- The UWA Asia Pacific Heavyweight Championship belt

Details
- Promotion: Strong Style Pro-Wrestling
- Date established: 2018
- Current champion: Shogun Okamoto
- Date won: April 22, 2021

Statistics
- First champion: Rey Ángel
- Most reigns: Shogun Okamoto (2 reigns)
- Longest reign: Shogun Okamoto 1,762+
- Shortest reign: Rey Ángel (51 days)

= UWA Asia Pacific Heavyweight Championship =

Professional wrestling championship

The UWA Asia Pacific Heavyweight Championship (UWAアジアパシフィックヘビー級王座, UWA Ajia Pashifikku Hebī-kyū Ōza) is a single championship title in the Japanese professional wrestling promotion Strong Style Pro-Wrestling (SSPW), formerly known as Real Japan Pro Wrestling (RJPW). The title was established in 2018 as part of a collaboration between SSPW and the revived Mexican Universal Wrestling Association. As it is a professional wrestling championship, the championship is not won not by actual competition, but by a scripted ending to a match determined by the bookers and match makers. (Note: Hornbaker (2016) p. 550: "Professional wrestling is a sport in which match finishes are predetermined. Thus, win–loss records are not indicative of a wrestler's genuine success based on their legitimate abilities – but on now much, or how little they were pushed by promoters") On occasion the promotion declares a championship vacant, which means there is no champion at that point in time. This can either be due to a storyline, (Note: Duncan & Will (2000) p. 271, Chapter: Texas: NWA American Tag Team Title [World Class, Adkisson] "Championship held up and rematch ordered because of the interference of manager Gary Hart") or real life issues such as a champion suffering an injury being unable to defend the championship, (Note: Duncan & Will (2000) p. 20, Chapter: (United States: 19th Century & widely defended titles – NWA, WWF, AWA, IW, ECW, NWA) NWA/WCW TV Title "Rhodes stripped on 85/10/19 for not defending the belt after having his leg broken by Ric Flair and Ole & Arn Anderson") or leaving the company. (Note: Duncan & Will (2000) p. 201, Chapter: (Memphis, Nashville) Memphis: USWA Tag Team Title "Vacant on 93/01/18 when Spike leaves the USWA.")

As of 19 April 2022, there have been a total of five reigns. The current champion is Shogun Okamoto who is in his second reign.

==History==
On February 28, 2018, a press conference was held in Tokyo, Japan announcing a Universal Wrestling Association (UWA) revival. As part of the revival, the UWA Asia Pacific Heavyweight Championship was created and Rey Ángel was appointed as the first champion with a title defense scheduled on September 20 against Kouki Iwasaki from Ganbare☆Pro-Wrestling.

■ **EXERCISE PROMPT**: In the championship page, swap "Strong Style Pro-Wrestling" for "SSPW" and give the passage again, starting with "- The UWA Asia" and going on through "Okamoto (2 reigns)". The material that follows is not required for this work.

■ **DATA LISTING**:
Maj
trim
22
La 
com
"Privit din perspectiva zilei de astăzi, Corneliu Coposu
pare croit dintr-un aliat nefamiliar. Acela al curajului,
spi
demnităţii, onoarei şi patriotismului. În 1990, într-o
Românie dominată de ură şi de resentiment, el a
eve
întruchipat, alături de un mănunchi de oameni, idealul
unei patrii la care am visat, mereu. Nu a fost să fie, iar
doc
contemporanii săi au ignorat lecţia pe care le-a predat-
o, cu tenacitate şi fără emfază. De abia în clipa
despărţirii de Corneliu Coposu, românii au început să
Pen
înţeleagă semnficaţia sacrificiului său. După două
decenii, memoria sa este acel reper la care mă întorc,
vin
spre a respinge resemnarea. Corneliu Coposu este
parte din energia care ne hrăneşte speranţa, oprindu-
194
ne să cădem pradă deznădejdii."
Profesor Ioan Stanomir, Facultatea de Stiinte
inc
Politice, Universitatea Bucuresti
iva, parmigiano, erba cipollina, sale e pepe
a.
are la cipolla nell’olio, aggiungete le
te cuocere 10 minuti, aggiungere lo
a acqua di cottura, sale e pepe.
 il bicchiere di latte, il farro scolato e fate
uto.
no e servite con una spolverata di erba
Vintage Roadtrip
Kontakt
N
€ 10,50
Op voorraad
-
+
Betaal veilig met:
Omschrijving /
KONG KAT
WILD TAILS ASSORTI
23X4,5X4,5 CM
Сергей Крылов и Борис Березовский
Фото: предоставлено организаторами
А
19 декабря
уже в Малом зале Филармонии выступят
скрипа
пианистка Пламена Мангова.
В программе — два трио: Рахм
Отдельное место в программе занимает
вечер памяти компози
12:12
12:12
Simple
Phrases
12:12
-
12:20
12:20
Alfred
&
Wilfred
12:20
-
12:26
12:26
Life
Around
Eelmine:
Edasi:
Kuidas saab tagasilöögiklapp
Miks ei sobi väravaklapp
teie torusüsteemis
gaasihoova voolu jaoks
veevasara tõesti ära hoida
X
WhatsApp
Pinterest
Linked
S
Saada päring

■ **RESULT**:
- The UWA Asia Pacific Heavyweight Championship belt

Details
- Promotion: SSPW
- Date established: 2018
- Current champion: Shogun Okamoto
- Date won: April 22, 2021

Statistics
- First champion: Rey Ángel
- Most reigns: Shogun Okamoto (2 reigns)